- **Tasks for this exercise**:
1 > Summarize the passage on Freemasonry in two sentences.
2 > Reproduce the stretch of the Freemasonry passage from "Freemasonry traditionally has" through "The Lost Symbol.".
3 > Pick up the passage on the history of Freemasonry where it stops and write what comes next.

- **Selected passage**:
────

Freemasonry traditionally has been clouded in mystery. Some published manuscripts propagate common myths and misconceptions, while others strive to be more discerning. The ritual and secrecy associated with this patriarchal fraternity has helped to fuel the speculation and spawn best sellers like Dan Brown’s Da Vinci Code and The Lost Symbol.
Men in the first lodges were operative masons who used the plumb, the level, the square and the compass (symbols still used in Freemasonry) as tools of their trade. They were conversant with building methods, and mathematical expertise that had to be undertaken to lay foundation stones and build large cathedrals and churches. They moved freely across Europe, often needing somewhere to stay. These places were called 'loges' leading to the English term 'lodges'. Some of the only workers to be able legally to move out of their parishes for work, these men were often called 'free' masons.

────

- **Supplied material**:

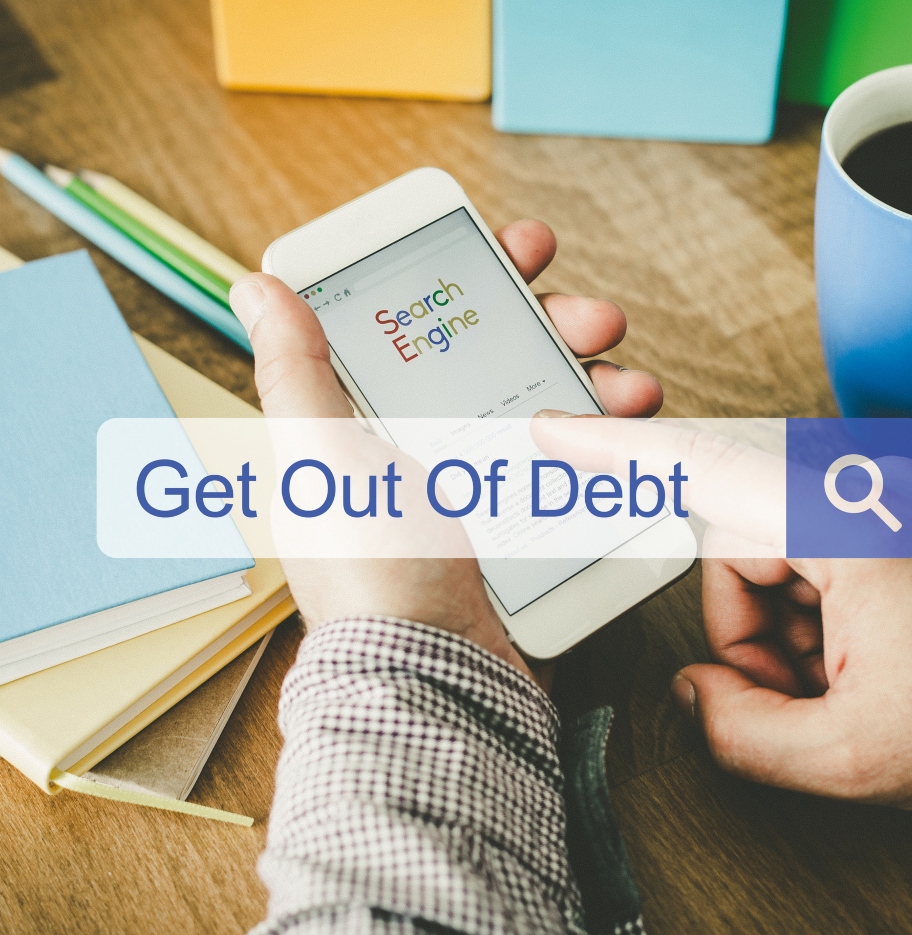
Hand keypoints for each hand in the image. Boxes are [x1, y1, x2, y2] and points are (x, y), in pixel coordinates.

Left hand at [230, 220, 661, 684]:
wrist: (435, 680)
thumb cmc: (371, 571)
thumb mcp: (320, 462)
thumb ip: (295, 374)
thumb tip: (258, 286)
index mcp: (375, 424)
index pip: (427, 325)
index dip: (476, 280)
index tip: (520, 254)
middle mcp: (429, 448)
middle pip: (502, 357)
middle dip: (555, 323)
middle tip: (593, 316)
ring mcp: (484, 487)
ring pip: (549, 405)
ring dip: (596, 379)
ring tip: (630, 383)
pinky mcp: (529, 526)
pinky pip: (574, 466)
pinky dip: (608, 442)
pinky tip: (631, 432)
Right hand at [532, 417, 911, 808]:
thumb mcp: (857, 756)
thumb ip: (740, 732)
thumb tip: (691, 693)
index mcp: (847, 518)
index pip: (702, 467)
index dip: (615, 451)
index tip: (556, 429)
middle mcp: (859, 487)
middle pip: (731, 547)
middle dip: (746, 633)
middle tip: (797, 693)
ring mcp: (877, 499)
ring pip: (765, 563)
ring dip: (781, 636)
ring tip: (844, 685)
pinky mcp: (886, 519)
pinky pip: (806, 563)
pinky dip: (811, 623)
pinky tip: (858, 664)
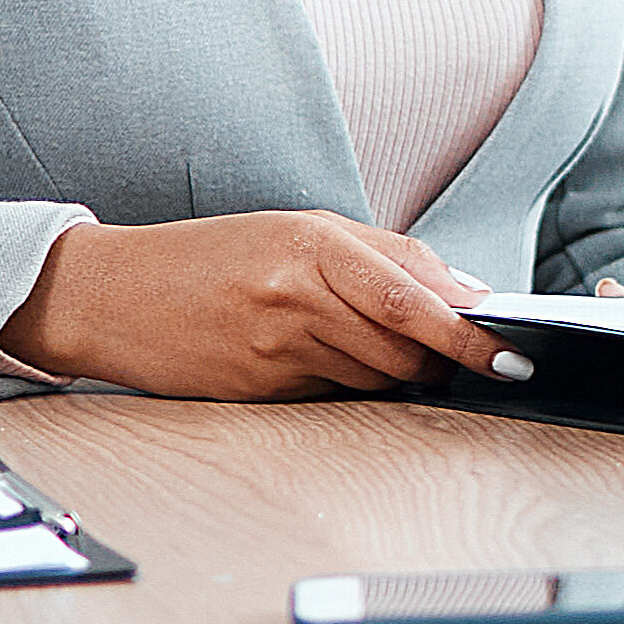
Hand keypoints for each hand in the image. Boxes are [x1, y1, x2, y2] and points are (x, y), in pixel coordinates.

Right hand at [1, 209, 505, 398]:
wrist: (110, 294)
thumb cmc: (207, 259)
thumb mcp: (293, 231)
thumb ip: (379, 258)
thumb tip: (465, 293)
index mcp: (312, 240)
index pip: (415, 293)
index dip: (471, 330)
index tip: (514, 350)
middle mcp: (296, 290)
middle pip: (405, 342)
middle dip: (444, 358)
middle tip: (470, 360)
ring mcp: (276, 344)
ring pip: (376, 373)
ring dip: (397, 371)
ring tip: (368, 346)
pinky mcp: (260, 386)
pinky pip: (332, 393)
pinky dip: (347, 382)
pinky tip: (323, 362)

────

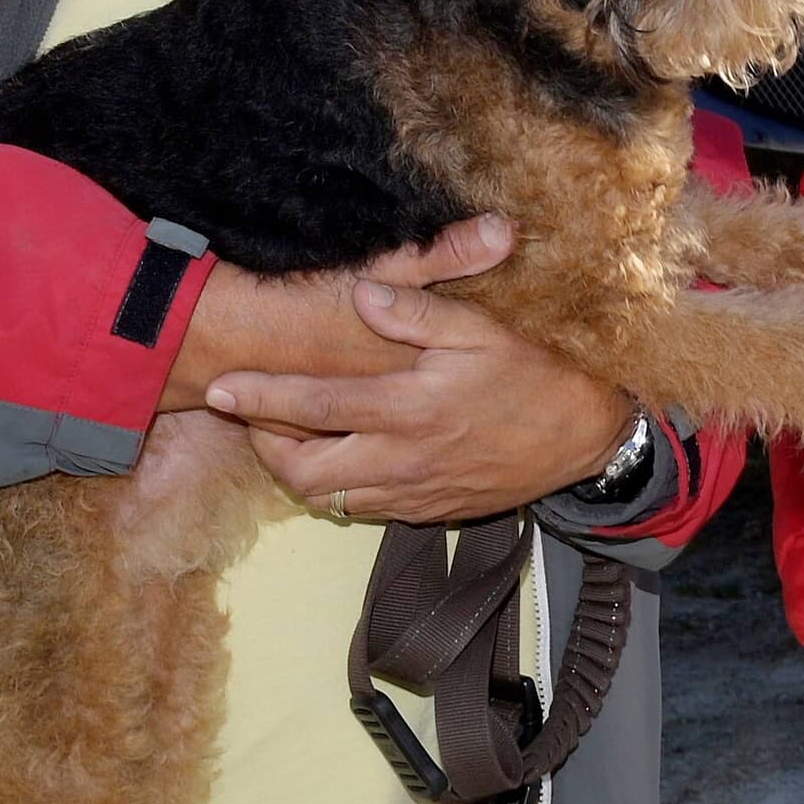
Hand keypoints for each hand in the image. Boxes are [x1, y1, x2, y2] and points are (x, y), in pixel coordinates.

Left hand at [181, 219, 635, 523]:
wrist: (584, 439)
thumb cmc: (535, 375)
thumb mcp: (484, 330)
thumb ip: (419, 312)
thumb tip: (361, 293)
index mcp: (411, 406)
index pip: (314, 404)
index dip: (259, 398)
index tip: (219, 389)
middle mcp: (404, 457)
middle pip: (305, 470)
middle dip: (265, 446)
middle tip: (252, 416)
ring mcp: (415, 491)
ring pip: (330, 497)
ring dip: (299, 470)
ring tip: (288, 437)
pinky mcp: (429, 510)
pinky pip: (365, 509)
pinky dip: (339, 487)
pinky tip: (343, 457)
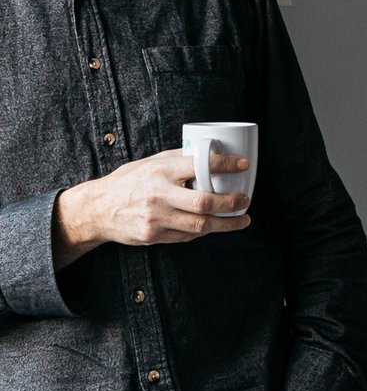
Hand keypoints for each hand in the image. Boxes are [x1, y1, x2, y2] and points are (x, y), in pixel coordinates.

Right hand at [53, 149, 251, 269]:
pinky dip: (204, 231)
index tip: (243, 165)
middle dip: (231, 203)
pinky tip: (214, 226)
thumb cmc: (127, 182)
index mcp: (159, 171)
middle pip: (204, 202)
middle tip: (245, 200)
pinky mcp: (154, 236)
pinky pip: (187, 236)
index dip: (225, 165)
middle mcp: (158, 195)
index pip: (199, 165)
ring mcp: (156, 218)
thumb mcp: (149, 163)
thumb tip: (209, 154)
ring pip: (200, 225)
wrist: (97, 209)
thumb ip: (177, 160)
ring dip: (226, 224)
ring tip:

────

- **Results by task**:
1 > Freemasonry has long been surrounded by mystery, and the ritual and secrecy of this fraternity have fueled speculation and best sellers such as Dan Brown's Da Vinci Code and The Lost Symbol. The first lodges were made up of operative masons who used tools still found among Masonic symbols and moved freely across Europe for work, and they were often called "free" masons because they were among the few workers legally able to leave their parishes.

2 >
Freemasonry traditionally has been clouded in mystery. Some published manuscripts propagate common myths and misconceptions, while others strive to be more discerning. The ritual and secrecy associated with this patriarchal fraternity has helped to fuel the speculation and spawn best sellers like Dan Brown’s Da Vinci Code and The Lost Symbol.

3 >
In the seventeenth century and possibly much earlier, Operative Lodges 'accepted' into their memberships men who were not operative masons. These men were given the name 'Speculative Masons' so as to distinguish them from the 'Operative Masons'. We know them today as 'Freemasons'.
Above: Stonemasons repairing Notre Dame de Vire in June 1949. A small article about this beautiful cathedral.
There is a museum to stonemason's nearby the city of Vire, at St Michel Mon joie. It is the Park Granite Museum.
Names of Stonemasons on the goldfields of Victoria:
Robert Archer (Sebastopol); Julien Hardy (Warrenheip)
Below: At the launch of Freemasons on the Goldfields: Ballarat & District 1853-2013. I talk about why I was interested in writing about the fraternity of Freemasons, and how they shaped the goldfields. While I was researching the Ballarat Female Refuge I began to question how the charities in Ballarat were set up so qucikly. The 'Refuge' was established as early as 1867 by a group of 26 of Ballarat's married women. Two years before this a group of publicans established Ballarat's orphanage. Why not a group of doctors? or councillors? or tradesmen? What did all these men have in common?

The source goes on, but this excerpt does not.